I would ignore Moby Dick and read the other two with interest.

the average person's mind will start to unravel, and in some cases, strangely, crave more tickling, even though the current sensations are absolute real torture for them.
Fine description of the love/hate relationship with tickle torture that I (among many other people) have.

A great set-up. Greatly looking forward to part two.
Also, I hope that Jonathan is just as ticklish as Silas was in your Glenhaven Happiness Manor series.
Clearly, I hope that Cassidy tickles him totally without mercy. :devil:
 
I have a question. Do you want Cassidy to eventually feel sorry for what she's doing to Jonathan and Amber ... and stop the tickling? Set them free?
 
I have a question. Do you want Cassidy to eventually feel sorry for what she's doing to Jonathan and Amber ... and stop the tickling? Set them free?
I don't want her to stop tickling Jonathan. I want her to go on indefinitely.
I'm not sure about Amber. Maybe she should stop tickling Amber and cuddle with her.
 
I don't want her to stop tickling Jonathan. I want her to go on indefinitely.
I'm not sure about Amber. Maybe she should stop tickling Amber and cuddle with her.

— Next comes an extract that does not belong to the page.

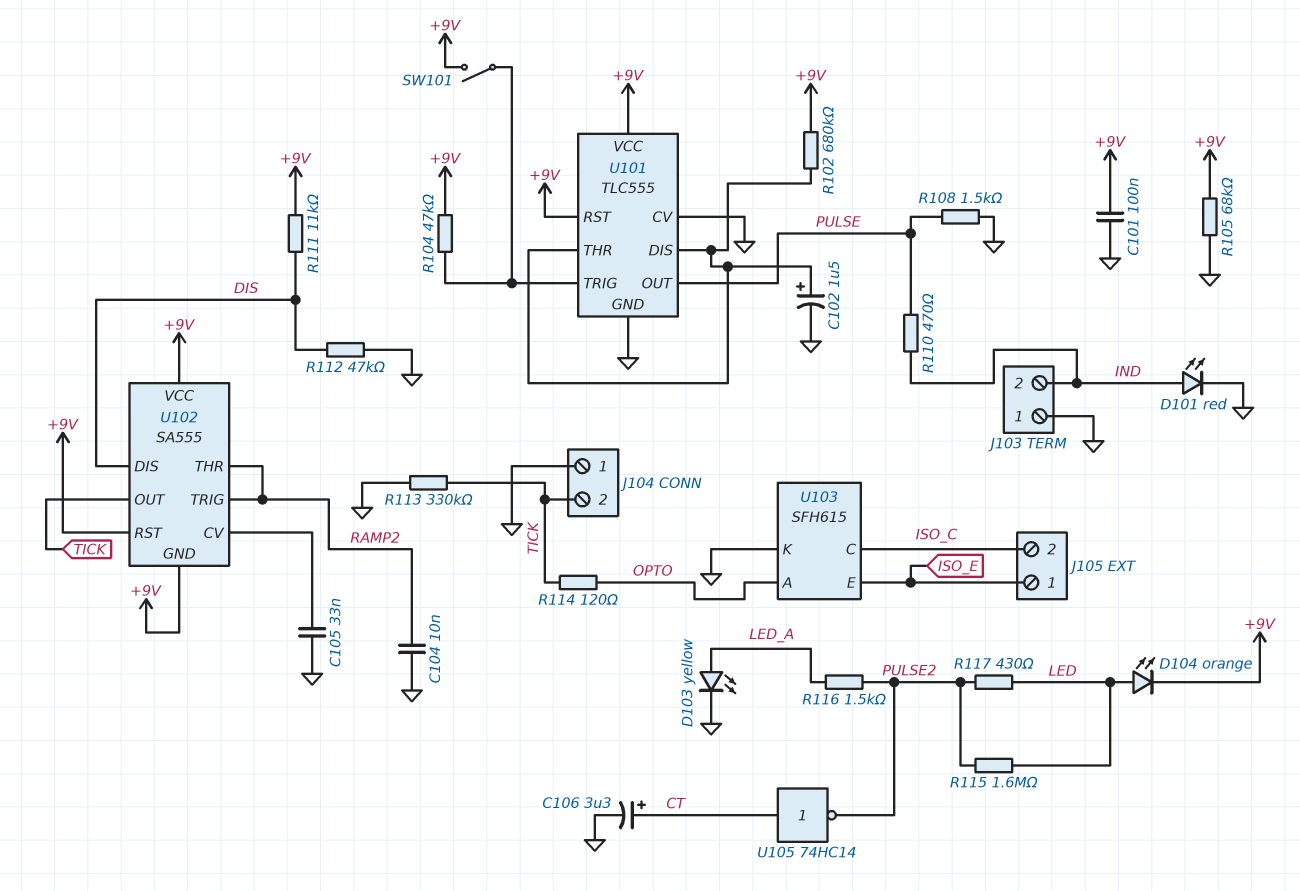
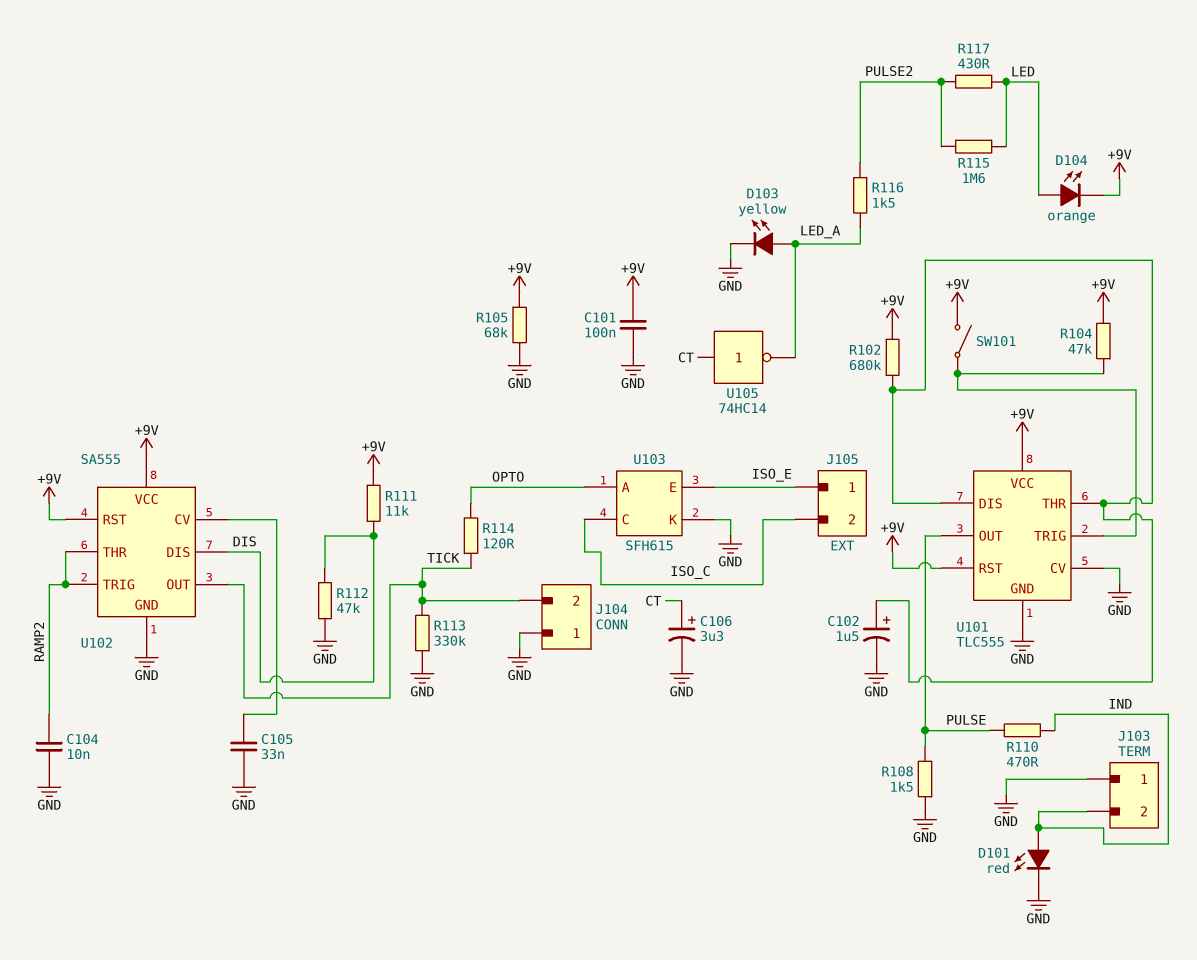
U102 pin GND: +9V -> GND
U105: NOT 74HC14 (in CT, out PULSE2) -> NOT 74HC14 (in CT, out LED_A)

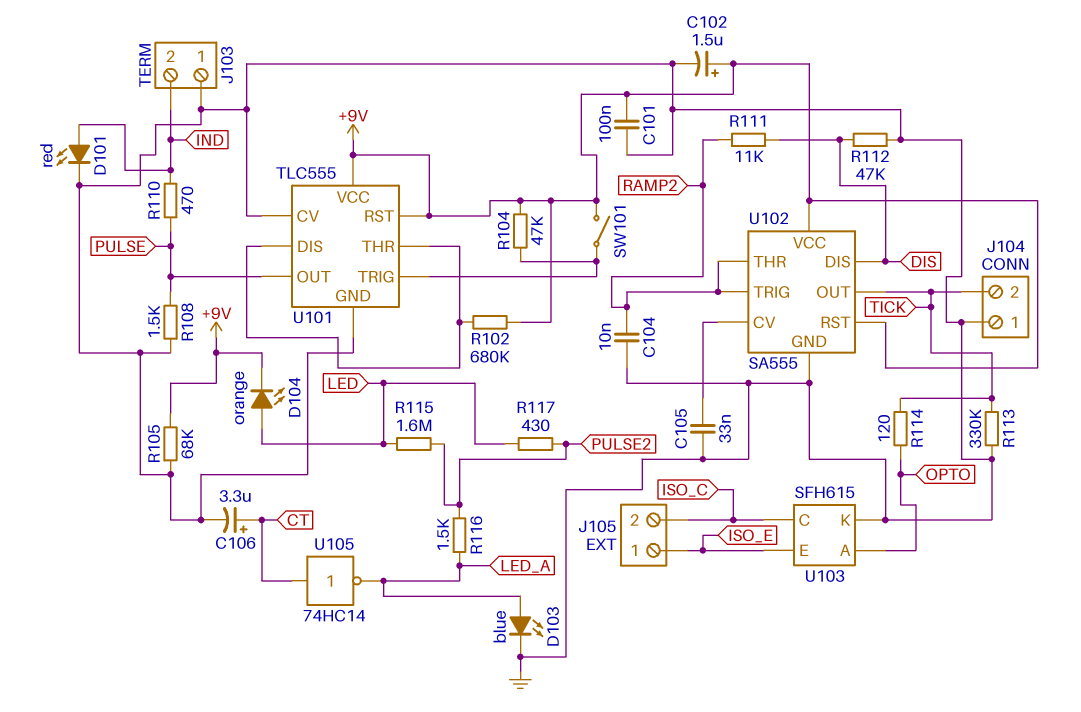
C102: 1.5uF (plus U101/DIS, minus GND) -> 1.5uF (plus +9V, minus GND)
D103: LED yellow (A LED_A, K GND) -> LED blue (A LED_A, K GND)
R111: 11k (+9V, DIS) -> 11k (DIS, RAMP2)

That's so interesting. I could be wrong but your comment seems to reveal that you're 100% in love with only F/M tickling and/or domination ... and you could easily 'take it or leave it' when it comes to F/F. Interesting how there's all different kinds of us out there and our focus is sometimes on very specific things. @milagros317
 
I am indeed in love with F/m tickling and domination. (Hence the capital F and the lowercase m.) I like it when, in fictional stories, F/m tickling goes on to the point of extreme tickle torture. That is the way some of my own stories are written. One example is "Ted's Big Break". https://www.ticklingforum.com/threads/teds-big-break-f-m.28994/

My favorite kind of F/F tickling story would always stop short of torture; at most it would involve a slight pushing of limits. I do like reading lesbian love scenes, so it is natural to want the tickling to end with cuddles and then more serious sexual activity. To each of us his or her own preferences.
 
I am indeed in love with F/m tickling and domination. (Hence the capital F and the lowercase m.) I like it when, in fictional stories, F/m tickling goes on to the point of extreme tickle torture. That is the way some of my own stories are written. One example is "Ted's Big Break". https://www.ticklingforum.com/threads/teds-big-break-f-m.28994/

My favorite kind of F/F tickling story would always stop short of torture; at most it would involve a slight pushing of limits. I do like reading lesbian love scenes, so it is natural to want the tickling to end with cuddles and then more serious sexual activity. To each of us his or her own preferences.

I appreciate all input, thoughts, likes and dislikes. It expands my mind. Thank you.